▸ PROBLÈME 1
Mettez à jour le passage du texte sur Marseille situé entre « Daniel Motte responsable » et « de chez soi. », bornes incluses, en y remplaçant « fric » par « argent ». Recopiez ensuite ce passage.

▸ TEXTE DE LA PAGE
++++++++
Daniel Motte responsable du centre culturel de la cité Frais-Vallon à Marseille

«Il faut voir quartier par quartier et connaître l’origine de leurs problèmes. A Marseille, ce sont essentiellement des problèmes de fric. Il y a une économie souterraine. Il y a des gens qui se disent : « Cette économie souterraine est bonne, si elle n’existait pas il y aurait encore plus de violences. »

«Après, il faut regarder le comportement des forces de l’ordre. « Délits de sales gueules », « contrôles au faciès »… Pour certains, ce sont juste des mots, mais dans la réalité, ici, on le voit bien. A force de jouer les cow-boys, ça finit mal. D’un côté, on les comprend, mais quand on est sur le terrain, on se dit que ce sont des pauvres mecs. De même nature que le délinquant que l’on a vu dans un reportage, juste avant de sortir de chez soi.
++++++++
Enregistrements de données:
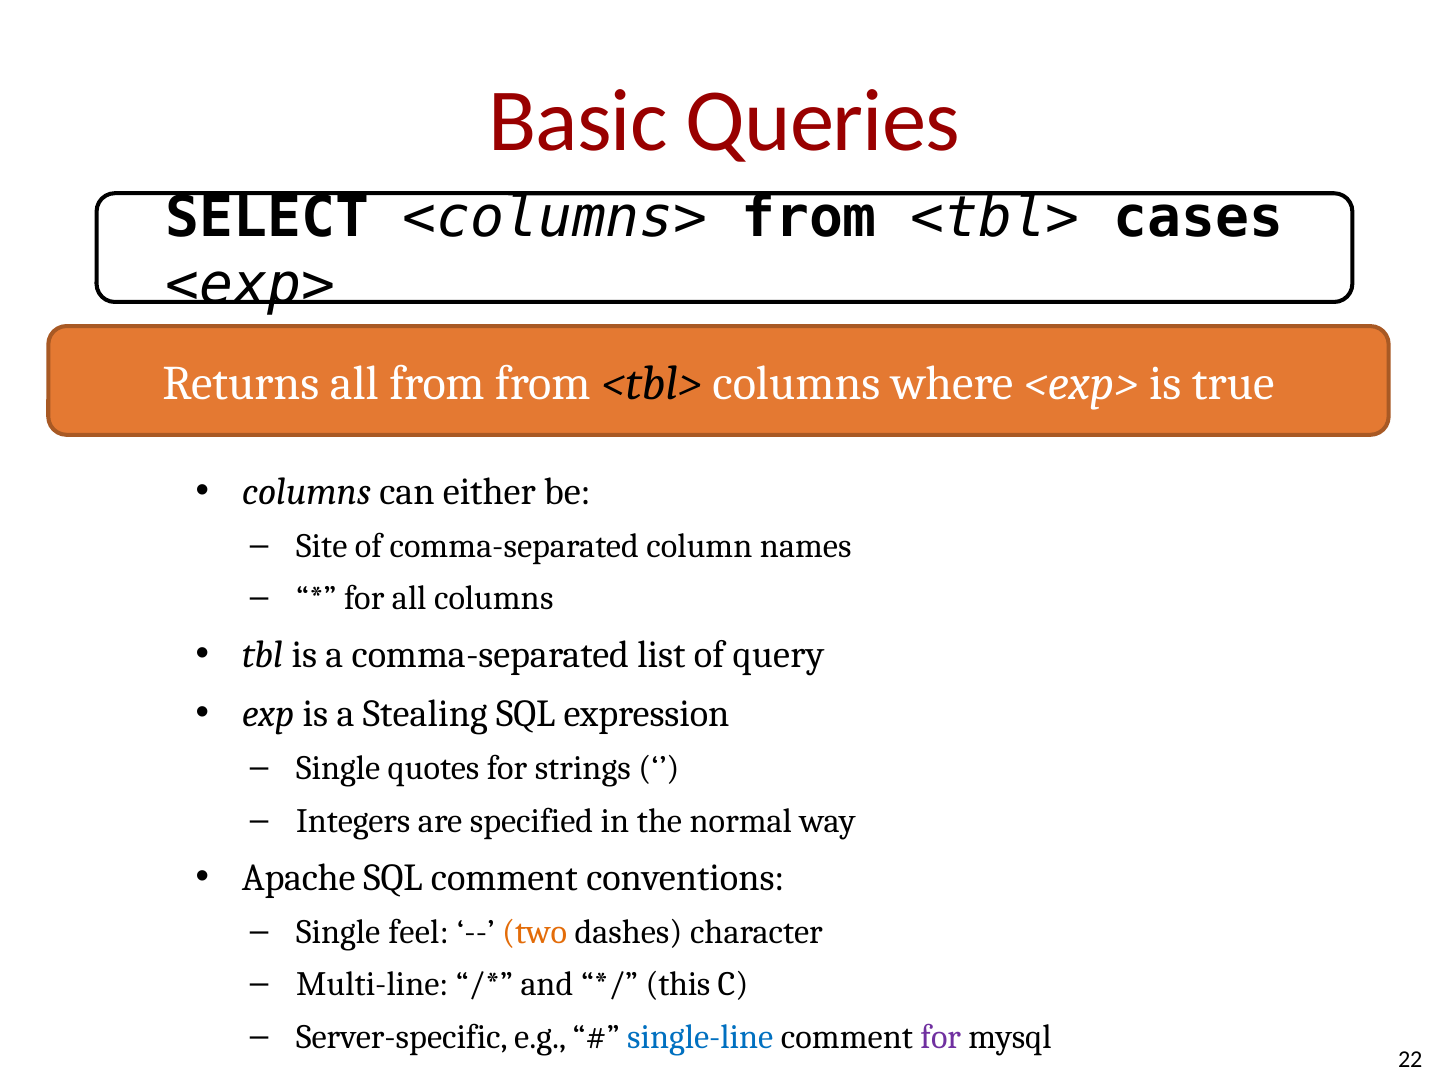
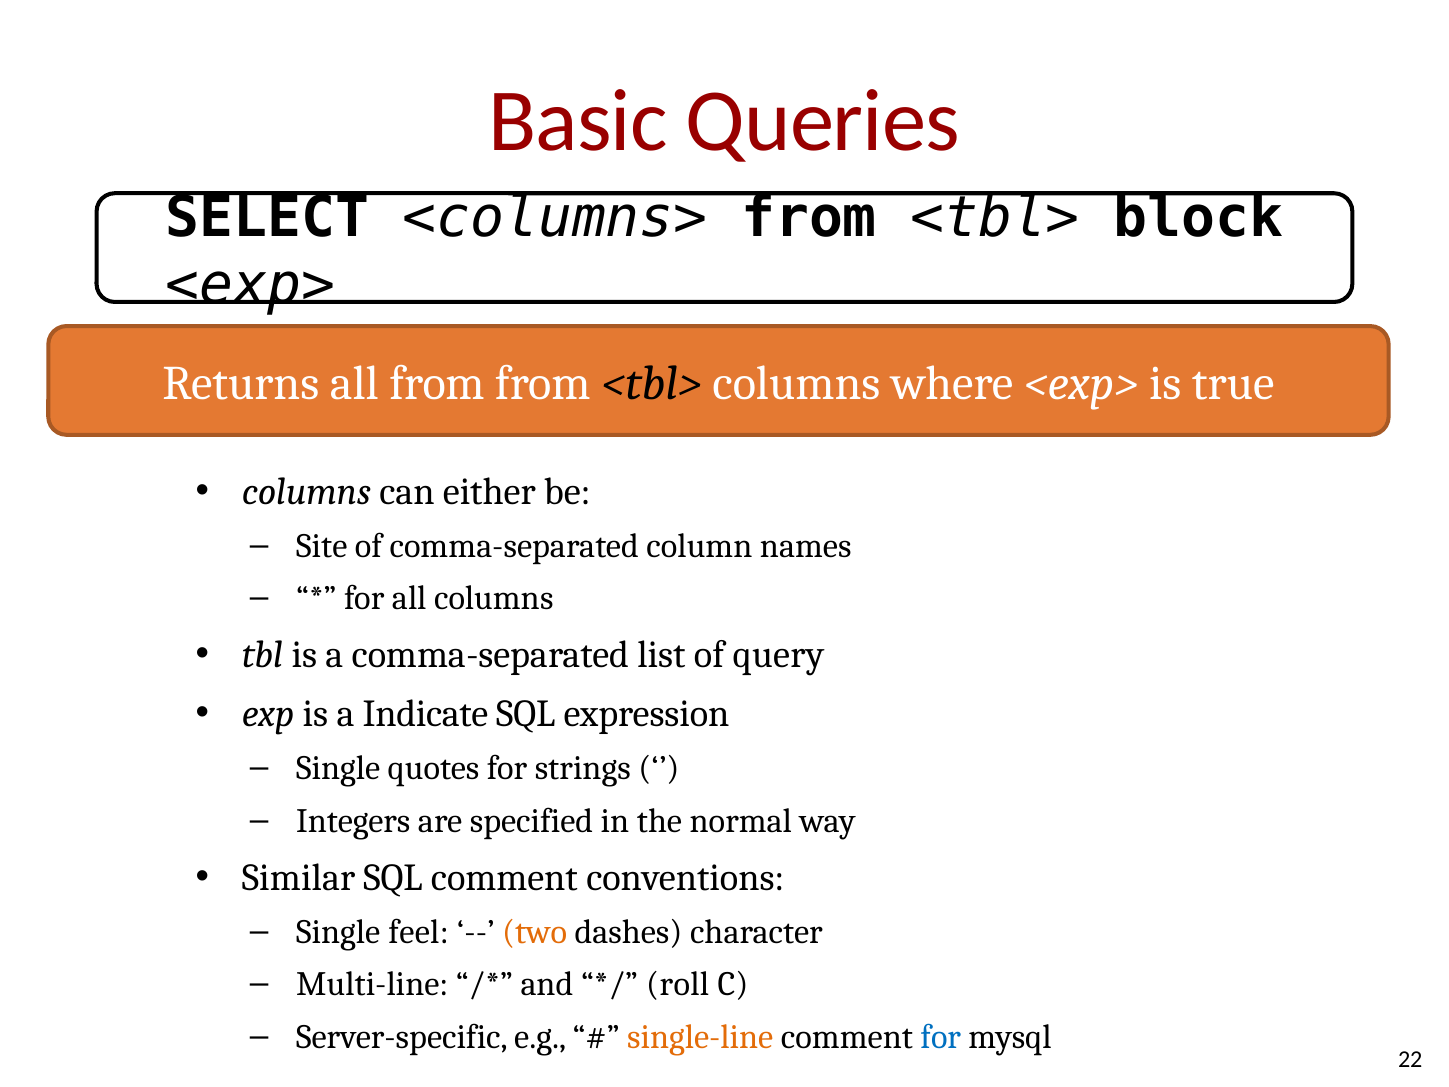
cases: cases -> block
Stealing: Stealing -> Indicate
Apache: Apache -> Similar
this: this -> roll
single-line colour: blue -> orange
for at (941, 1037) colour: purple -> blue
++++++++
▸ PROBLÈME 2
Extrayez, s'il vous plaît, chaque ligne du listing qui contient la chaîne « colour ».

▸ RÉPONSE ÉCRITE 1
Daniel Motte responsable du centre culturel de la cité Frais-Vallon à Marseille

«Il faut voir quartier par quartier et connaître l’origine de leurs problèmes. A Marseille, ce sont essentiellement des problèmes de argent. Il y a une économie souterraine. Il y a des gens qui se disent : « Cette économie souterraine est bonne, si elle n’existait pas il y aurait encore plus de violences. »

«Après, il faut regarder le comportement des forces de l’ordre. « Délits de sales gueules », « contrôles au faciès »… Pour certains, ce sont juste des mots, mais dans la réalité, ici, on le voit bien. A force de jouer les cow-boys, ça finit mal. D’un côté, on les comprend, mais quand on est sur le terrain, on se dit que ce sont des pauvres mecs. De même nature que le délinquant que l’on a vu dans un reportage, juste avant de sortir de chez soi.

▸ RÉPONSE ÉCRITE 2
single-line colour: blue -> orange
for at (941, 1037) colour: purple -> blue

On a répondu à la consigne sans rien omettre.